• YOUR OBJECTIVE
Apart from the pictures, output all of the records exactly.
※ ※ ※
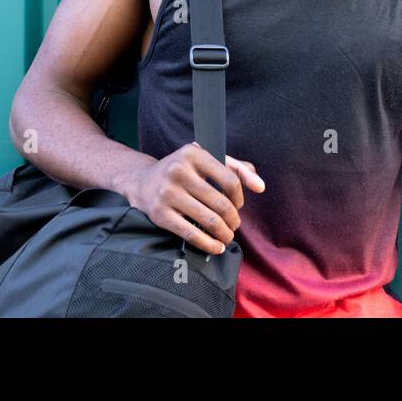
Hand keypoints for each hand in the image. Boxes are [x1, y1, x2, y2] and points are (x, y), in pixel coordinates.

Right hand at [121, 141, 265, 254]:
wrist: (141, 181)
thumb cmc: (182, 171)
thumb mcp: (206, 160)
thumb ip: (237, 168)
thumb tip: (260, 186)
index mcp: (193, 153)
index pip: (230, 179)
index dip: (239, 197)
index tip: (238, 205)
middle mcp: (178, 171)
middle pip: (220, 203)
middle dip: (233, 219)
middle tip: (234, 225)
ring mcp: (167, 193)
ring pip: (208, 220)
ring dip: (224, 233)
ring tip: (227, 236)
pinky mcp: (160, 214)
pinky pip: (191, 233)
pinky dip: (208, 244)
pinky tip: (215, 247)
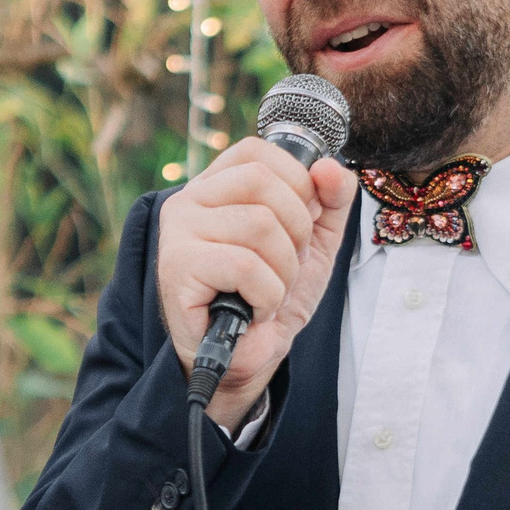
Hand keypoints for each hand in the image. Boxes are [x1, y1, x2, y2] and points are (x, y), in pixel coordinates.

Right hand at [155, 139, 355, 430]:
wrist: (246, 358)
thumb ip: (331, 199)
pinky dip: (266, 295)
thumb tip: (328, 167)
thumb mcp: (314, 241)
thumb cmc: (270, 296)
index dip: (295, 182)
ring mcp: (178, 232)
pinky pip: (245, 265)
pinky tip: (253, 309)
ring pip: (260, 226)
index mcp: (217, 186)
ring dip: (283, 271)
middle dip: (297, 231)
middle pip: (264, 183)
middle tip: (285, 267)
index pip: (258, 151)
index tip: (302, 222)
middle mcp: (189, 200)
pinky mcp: (177, 268)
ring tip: (269, 292)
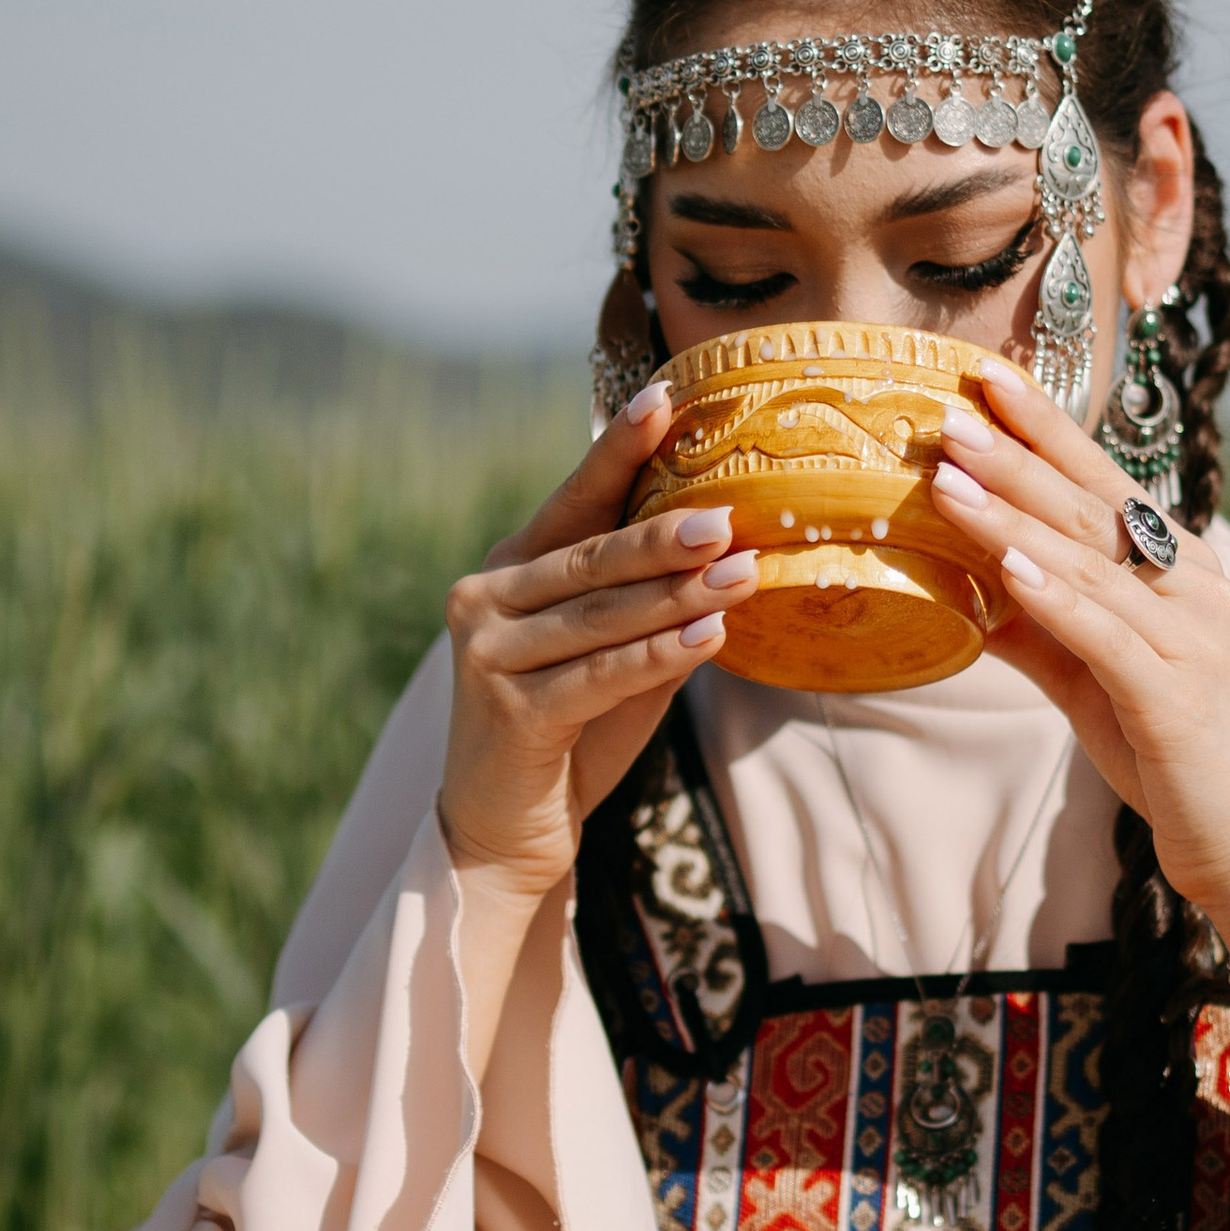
※ ※ ※
• RESPONSE
Hand keypoints for each hand in the image. Boxes are [x1, y1, x2, y2] and points are (x, y), in pixel coordinates.

Right hand at [121, 141, 265, 254]:
wrist: (141, 181)
thumb cmc: (182, 171)
thumb mcp: (206, 160)
thumb ip: (237, 168)
thumb tip: (260, 186)
index mcp: (193, 153)
index pip: (230, 179)
index dip: (239, 197)
index tip: (238, 205)
middle mcp: (178, 171)
middle pip: (220, 203)
middle dip: (233, 219)
middle tip: (234, 225)
ring mcp: (167, 193)
ring pip: (208, 220)
ring dip: (224, 233)
ring tip: (227, 236)
pinky mcp: (160, 214)
pinky pip: (191, 233)
pinky dip: (208, 244)
pinky tip: (215, 247)
Hand keypoints for each hand in the image. Boxes are [x1, y1, x2, y2] and points are (x, y), in pixel coordinates.

Right hand at [155, 139, 355, 430]:
wrist: (246, 358)
thumb ip: (331, 199)
pinky dip: (266, 295)
thumb tip: (328, 167)
thumb mcp: (314, 241)
thumb cmc: (270, 296)
index dip: (295, 182)
ring mcp: (178, 232)
pinky pip: (245, 265)
pinky tip: (253, 309)
ring pip: (260, 226)
index mcp: (217, 186)
ring dip: (283, 271)
middle dip: (297, 231)
middle pip: (264, 183)
middle tip: (285, 267)
index pip: (258, 151)
index tip: (302, 222)
middle mcp: (189, 200)
pinky mcp: (177, 268)
ring tip: (269, 292)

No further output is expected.